Required work.
Answer these questions from the storytelling text below:
(a) What two questions does the text say an audience is silently asking before a speaker says a word?
(b) According to the text, what does storytelling turn information into, and what does it then turn that into?
(c) How many essential tools does the text say every presenter can use to bring their stories to life?

Source excerpt.
Storytelling in Business Presentations: How to Influence, Inspire and Connect

 

girl reading story under blanket on tablet

Storytelling in business presentations has the power to transform the way we influence others. Every one of us carries stories filled with insight, emotion, and lived experience. Stories that can inspire, persuade, and connect on a level that information alone never will.

In a world overflowing with noise and distraction, your audience needs more than data, they need meaning.

Information Isn’t Enough

People can read information for themselves, such as emails, reports, dashboards, messages, and notifications; we are all drowning in data. Information matters, but there is a better way to share it: combining the intellectual with the emotional.

Storytelling is the most effective way to help people learn, connect, and engage with any important message. It turns information into insight and insight into action.

Why Storytelling Moves People

When you stand up to speak in a business setting, your audience already knows your name and your role. Before you say a word, they’re silently asking two questions:

Who are you really?

Why are you here?

In other words, what do you have to say that’s important enough to justify this presentation instead of an email?

Most of us have endured presentations where speakers simply “dumped” information on us. Today’s audiences are wiser; they want to know whether they can trust you and whether your message matters.

A well-told story helps them decide.

Facts alone rarely change minds, whereas facts wrapped in story create context, meaning, and emotional resonance.

How to Use Storytelling in Business Presentations

Here are five essential tools every presenter can use to bring their stories to life.

Information provided.
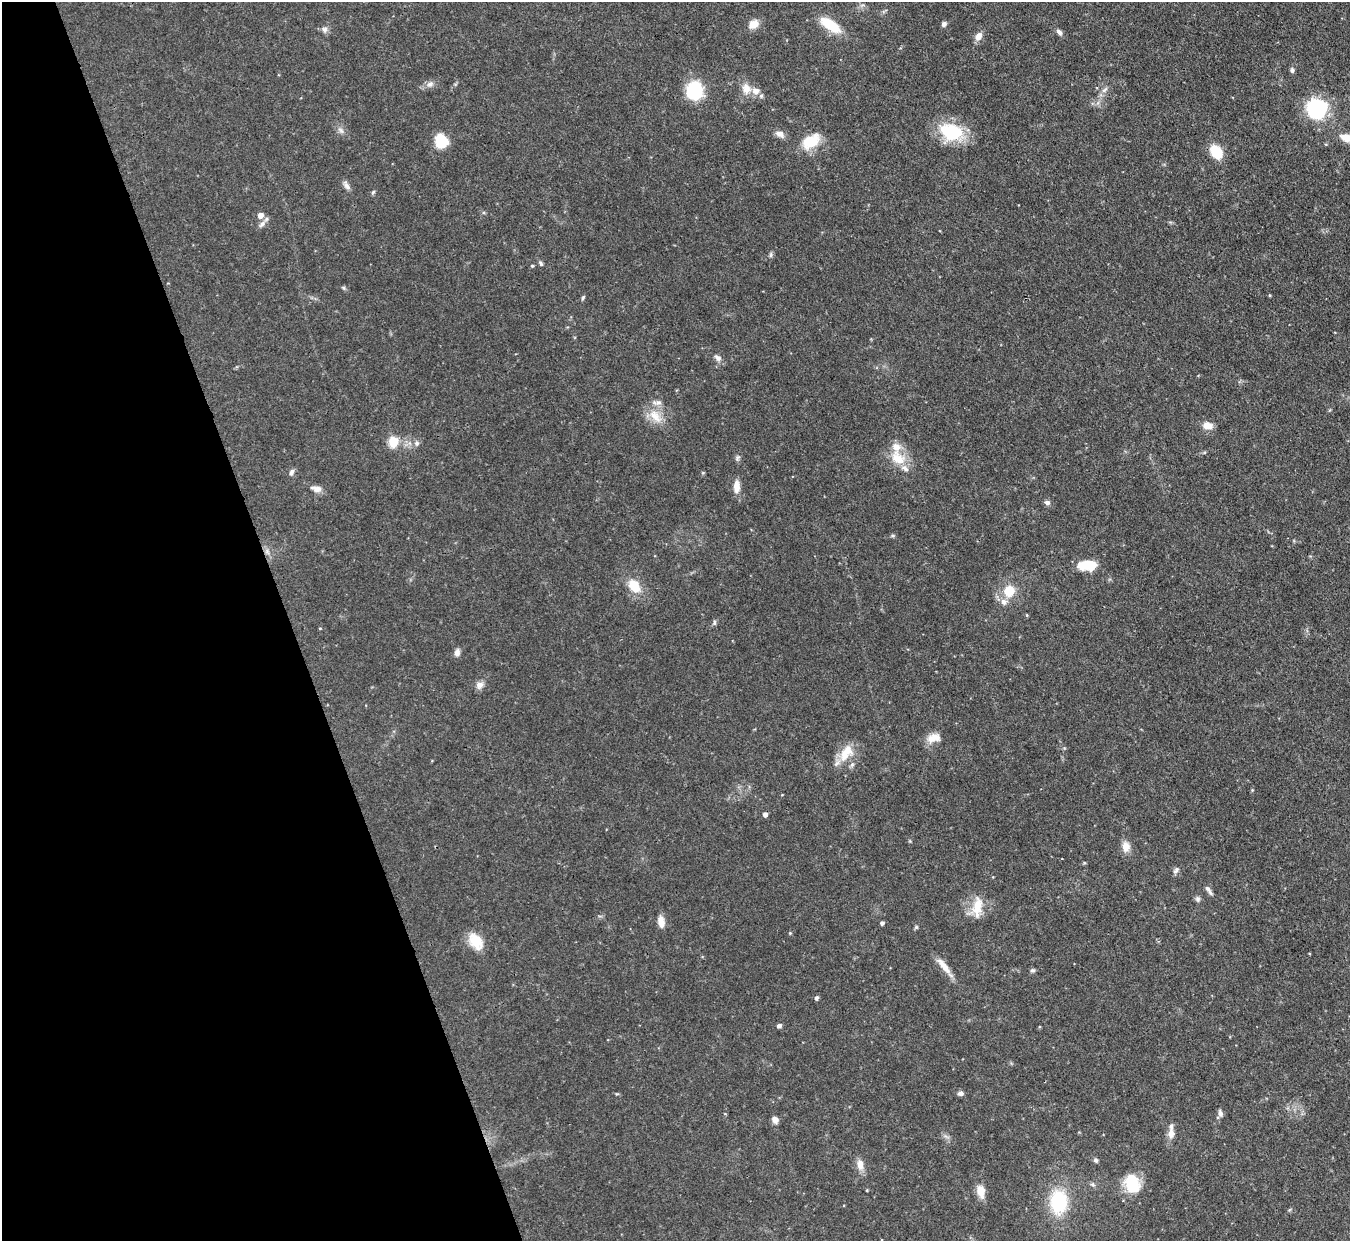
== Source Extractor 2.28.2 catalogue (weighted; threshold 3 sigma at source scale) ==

Answer to the exercise.
(a) "Who are you really?" and "Why are you here?"
(b) It turns information into insight, and insight into action.
(c) Five.